An anonymous reader writes "Pascal-Emmanuel Gobry writes at The Week, "If you ask most people what science is, they will give you an answer that looks a lot like Aristotelian 'science' — i.e., the exact opposite of what modern science actually is. Capital-S Science is the pursuit of capital-T Truth. And science is something that cannot possibly be understood by mere mortals. It delivers wonders. It has high priests. It has an ideology that must be obeyed. This leads us astray. ... Countless academic disciplines have been wrecked by professors' urges to look 'more scientific' by, like a cargo cult, adopting the externals of Baconian science (math, impenetrable jargon, peer-reviewed journals) without the substance and hoping it will produce better knowledge. ... This is how you get people asserting that 'science' commands this or that public policy decision, even though with very few exceptions, almost none of the policy options we as a polity have have been tested through experiment (or can be). People think that a study that uses statistical wizardry to show correlations between two things is 'scientific' because it uses high school math and was done by someone in a university building, except that, correctly speaking, it is not. ... This is how you get the phenomenon ... thinking science has made God irrelevant, even though, by definition, religion concerns the ultimate causes of things and, again, by definition, science cannot tell you about them. ... It also means that for all our bleating about 'science' we live in an astonishingly unscientific and anti-scientific society. We have plenty of anti-science people, but most of our 'pro-science' people are really pro-magic (and therefore anti-science). "

2 of 795 comments (clear)

  1. GP is an attempt to censor and bias by s.petry · · Score: 4, Interesting

    As much as it may hurt _your_ beliefs, GP raises a point that many other "scientifically" minded people have been raising for some time. We can rarely have rational debate about numerous topics, which means that some of our "science" is really just bias. They even provide an example, which I think is a great one.

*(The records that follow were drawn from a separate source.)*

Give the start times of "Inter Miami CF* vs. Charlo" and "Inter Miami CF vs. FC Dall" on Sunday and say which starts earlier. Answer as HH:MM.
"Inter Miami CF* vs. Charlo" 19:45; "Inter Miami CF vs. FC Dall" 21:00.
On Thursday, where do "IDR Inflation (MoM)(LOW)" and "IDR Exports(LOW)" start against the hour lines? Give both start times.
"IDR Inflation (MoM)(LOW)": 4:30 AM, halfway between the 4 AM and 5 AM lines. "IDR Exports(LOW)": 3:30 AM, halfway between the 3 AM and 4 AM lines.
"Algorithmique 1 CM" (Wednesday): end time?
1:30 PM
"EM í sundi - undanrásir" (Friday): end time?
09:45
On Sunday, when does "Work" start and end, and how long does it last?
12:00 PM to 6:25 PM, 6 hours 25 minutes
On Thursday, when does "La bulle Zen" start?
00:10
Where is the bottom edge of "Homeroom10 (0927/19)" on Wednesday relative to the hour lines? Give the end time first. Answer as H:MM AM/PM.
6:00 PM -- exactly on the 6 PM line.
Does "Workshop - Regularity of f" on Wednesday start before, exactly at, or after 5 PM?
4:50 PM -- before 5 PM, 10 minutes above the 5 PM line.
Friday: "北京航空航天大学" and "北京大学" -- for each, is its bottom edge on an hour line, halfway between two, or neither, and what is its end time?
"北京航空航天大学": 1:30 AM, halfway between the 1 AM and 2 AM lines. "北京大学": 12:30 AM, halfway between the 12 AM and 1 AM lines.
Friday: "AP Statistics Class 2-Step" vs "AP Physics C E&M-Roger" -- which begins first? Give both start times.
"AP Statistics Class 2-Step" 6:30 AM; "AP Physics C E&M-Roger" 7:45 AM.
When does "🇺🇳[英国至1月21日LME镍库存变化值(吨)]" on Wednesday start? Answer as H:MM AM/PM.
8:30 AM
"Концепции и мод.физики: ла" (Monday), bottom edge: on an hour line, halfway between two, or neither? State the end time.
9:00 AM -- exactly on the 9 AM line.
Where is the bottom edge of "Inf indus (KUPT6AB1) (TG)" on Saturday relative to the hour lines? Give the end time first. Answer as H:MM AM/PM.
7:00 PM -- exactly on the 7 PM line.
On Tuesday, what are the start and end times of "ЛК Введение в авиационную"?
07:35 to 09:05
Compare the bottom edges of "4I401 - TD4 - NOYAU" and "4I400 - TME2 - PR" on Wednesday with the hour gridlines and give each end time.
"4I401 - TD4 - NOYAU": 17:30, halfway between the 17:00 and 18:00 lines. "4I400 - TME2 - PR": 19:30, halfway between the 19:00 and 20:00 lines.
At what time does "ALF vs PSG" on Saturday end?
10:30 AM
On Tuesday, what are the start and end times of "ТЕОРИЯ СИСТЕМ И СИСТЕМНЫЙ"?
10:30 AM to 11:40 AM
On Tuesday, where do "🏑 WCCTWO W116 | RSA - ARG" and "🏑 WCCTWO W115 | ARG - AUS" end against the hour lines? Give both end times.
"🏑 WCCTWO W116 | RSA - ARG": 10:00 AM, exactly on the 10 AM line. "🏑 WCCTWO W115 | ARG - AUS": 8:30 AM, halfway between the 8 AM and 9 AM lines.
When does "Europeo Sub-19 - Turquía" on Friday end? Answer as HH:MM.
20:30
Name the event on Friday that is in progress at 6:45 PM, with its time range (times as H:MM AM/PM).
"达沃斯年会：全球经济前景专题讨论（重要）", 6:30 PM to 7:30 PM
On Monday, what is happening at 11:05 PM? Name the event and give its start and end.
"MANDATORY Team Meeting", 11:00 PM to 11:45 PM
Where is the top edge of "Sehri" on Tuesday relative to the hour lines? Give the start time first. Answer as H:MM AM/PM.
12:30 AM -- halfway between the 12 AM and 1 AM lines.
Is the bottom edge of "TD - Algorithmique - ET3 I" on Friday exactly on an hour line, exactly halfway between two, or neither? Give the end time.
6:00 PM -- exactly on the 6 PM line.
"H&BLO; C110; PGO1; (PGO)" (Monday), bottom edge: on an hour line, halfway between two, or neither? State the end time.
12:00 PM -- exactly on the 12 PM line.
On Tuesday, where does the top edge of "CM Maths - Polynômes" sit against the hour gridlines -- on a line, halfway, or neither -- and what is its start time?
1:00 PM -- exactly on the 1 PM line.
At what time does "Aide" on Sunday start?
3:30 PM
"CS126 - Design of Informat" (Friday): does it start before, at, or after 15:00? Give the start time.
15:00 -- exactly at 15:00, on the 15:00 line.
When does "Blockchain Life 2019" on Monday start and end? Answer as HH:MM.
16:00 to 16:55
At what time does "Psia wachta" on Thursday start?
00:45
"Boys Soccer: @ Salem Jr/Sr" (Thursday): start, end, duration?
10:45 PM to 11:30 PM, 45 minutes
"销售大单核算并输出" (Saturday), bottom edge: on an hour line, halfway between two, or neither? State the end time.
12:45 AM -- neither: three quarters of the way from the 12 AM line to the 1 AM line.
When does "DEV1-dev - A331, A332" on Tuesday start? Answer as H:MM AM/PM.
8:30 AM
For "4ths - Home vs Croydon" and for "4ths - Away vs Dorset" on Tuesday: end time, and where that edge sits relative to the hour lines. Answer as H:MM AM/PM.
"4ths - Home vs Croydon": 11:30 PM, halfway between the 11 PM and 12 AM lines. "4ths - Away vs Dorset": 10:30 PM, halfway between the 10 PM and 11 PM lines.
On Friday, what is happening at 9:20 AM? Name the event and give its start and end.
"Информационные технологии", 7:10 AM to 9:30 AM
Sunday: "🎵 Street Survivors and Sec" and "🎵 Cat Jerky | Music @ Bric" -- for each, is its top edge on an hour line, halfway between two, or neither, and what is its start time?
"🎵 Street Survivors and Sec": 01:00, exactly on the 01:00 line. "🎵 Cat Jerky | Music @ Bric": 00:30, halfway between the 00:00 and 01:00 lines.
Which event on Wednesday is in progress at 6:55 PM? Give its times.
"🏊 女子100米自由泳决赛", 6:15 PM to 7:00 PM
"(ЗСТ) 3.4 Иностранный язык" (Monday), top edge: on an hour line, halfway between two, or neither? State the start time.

    Science has not answered the question of whether or not the Universe requires something in order to exist. Philosophy has attempted to answer that question for over two thousand years, and any honest Philosopher will tell you the same thing. "There is no proof, but it's a rational conclusion to believe that something did cause the Universe to exist. At least as rational as the thought that a Universe could spring up out of nowhere from nothing."

    Many atheists can't, or refuse to, separate Religion from the Philosophical question regarding the origin of the Universe. The second argument from the same or similar set of atheists is a claim "the question does not matter". The former does not follow the Socratic Method or Scientific Method. The latter is about as unscientific as you can get, discouraging investigation and discovery (No, it's not about _you_ it's about discouraging others from pursuing the question). In reality, this one question is an exceptional question for training the mind to think critically, debate, and begin to question ethics and morals.

    The question regarding the origin of the Universe is just one question where bias takes charge and science is put in the background. Vaccines, GMO foods, and Global Warming are other areas that are so entrenched with bias that it is nearly impossible to debate any of these topics rationally.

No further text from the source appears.